I’ve finally finished my flowered wrap skirt! I totally intended to have this done months ago, but summer was so busy! At least I finished my summer wrap skirt while it’s still technically summer, even if the weather has started to cool and it smells a lot like fall out there.
I’ve been sharing bits and pieces in other posts, but now I can finally show you the whole thing!
This was a huge multi-step process that involved several different techniques to pull off this final look.
I started by sewing the flounce together and stamping then dye painting the flowers (all 68 of them, and yes, I counted).
After sewing it all together I dyed the top portion of the skirt.
…Writing it out like that makes it sound a lot easier than it felt.
There were a lot of learning experiences with this piece. I haven’t done a lot with clothing, so trying to put together a skirt and following a pattern was a challenge. (Seriously, I feel like I’m reading a foreign language trying to follow those things!)
While painting the flowers I learned that dyes, especially purple, fade really quickly after coming in contact with soda ash. So I took a break to run this experiment to figure out a better way to paint with dyes. I mean, the experiment was really interesting and I learned a lot from it, but it meant that I had to spend another four hours repainting the flowers to give them their beautiful, bold purple. I’m not gonna lie, there was a moment where I looked at them and thought, “Well, it isn’t that bad. I could just leave it,” but I’m really glad that I did – the color is soooo much better.

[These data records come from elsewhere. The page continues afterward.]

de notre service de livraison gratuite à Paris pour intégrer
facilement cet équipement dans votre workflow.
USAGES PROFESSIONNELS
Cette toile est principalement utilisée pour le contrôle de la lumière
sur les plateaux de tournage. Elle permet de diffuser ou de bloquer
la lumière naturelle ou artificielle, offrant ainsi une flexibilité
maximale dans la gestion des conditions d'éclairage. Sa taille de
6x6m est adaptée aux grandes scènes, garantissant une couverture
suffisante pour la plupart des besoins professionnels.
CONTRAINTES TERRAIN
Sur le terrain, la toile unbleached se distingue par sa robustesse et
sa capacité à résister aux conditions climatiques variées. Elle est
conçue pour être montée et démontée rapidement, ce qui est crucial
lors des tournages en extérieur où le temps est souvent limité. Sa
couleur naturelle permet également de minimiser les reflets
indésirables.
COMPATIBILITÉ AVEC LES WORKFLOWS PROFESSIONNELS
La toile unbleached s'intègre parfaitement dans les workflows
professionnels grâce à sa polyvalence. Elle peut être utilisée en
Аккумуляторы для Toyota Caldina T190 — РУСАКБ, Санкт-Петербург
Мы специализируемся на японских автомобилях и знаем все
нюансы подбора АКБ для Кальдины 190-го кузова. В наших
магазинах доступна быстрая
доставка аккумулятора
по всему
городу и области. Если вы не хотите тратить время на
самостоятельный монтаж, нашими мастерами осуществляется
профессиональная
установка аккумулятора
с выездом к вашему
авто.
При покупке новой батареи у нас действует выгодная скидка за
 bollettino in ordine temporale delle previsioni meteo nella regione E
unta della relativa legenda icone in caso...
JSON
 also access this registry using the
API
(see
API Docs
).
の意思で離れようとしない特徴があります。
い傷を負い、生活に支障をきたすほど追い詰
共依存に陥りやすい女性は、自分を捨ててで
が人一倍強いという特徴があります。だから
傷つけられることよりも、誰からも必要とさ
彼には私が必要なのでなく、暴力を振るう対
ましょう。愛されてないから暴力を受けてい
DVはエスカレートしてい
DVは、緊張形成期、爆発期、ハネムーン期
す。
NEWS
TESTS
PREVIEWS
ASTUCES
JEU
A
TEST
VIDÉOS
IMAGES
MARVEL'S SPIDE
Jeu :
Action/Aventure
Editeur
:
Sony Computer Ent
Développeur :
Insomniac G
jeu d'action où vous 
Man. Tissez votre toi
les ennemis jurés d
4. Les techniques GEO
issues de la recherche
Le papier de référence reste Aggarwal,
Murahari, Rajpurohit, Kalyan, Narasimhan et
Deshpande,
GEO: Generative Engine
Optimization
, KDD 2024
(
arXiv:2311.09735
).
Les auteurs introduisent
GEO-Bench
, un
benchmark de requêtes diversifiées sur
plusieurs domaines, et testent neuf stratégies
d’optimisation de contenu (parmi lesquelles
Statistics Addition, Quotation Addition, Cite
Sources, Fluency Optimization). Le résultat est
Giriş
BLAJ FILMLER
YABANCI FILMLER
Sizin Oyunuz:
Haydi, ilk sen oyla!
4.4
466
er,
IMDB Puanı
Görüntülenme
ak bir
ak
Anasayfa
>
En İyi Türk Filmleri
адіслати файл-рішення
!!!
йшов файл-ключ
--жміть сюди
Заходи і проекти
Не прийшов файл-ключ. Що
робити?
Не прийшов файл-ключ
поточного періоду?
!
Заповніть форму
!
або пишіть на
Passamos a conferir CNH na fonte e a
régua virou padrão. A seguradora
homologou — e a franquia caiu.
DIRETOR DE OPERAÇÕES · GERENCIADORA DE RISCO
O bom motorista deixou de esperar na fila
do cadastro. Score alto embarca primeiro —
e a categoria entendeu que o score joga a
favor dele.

And the top portion. I thought I was being soooo smart by tying off the flower section and only soaking the top portion in the soda ash before dyeing it, completely forgetting that water is going to wick through the fabric… So there I was, checking on the progress after a couple hours, horrifiedly realizing that the dye had spread all the way through the flower section, frantically pouring copious amounts of clear water over the sections I didn’t want dyed and desperately hoping that the dye hadn’t attached to the fabric. It ended up spreading farther than I’d wanted, but fortunately didn’t ruin the whole thing. I think I would have cried had that happened. Screwing up on the home stretch would seriously have sucked!
But at last, it is done. Not necessarily how I imagined it would turn out, but when working with dyes, sometimes you just have to accept that.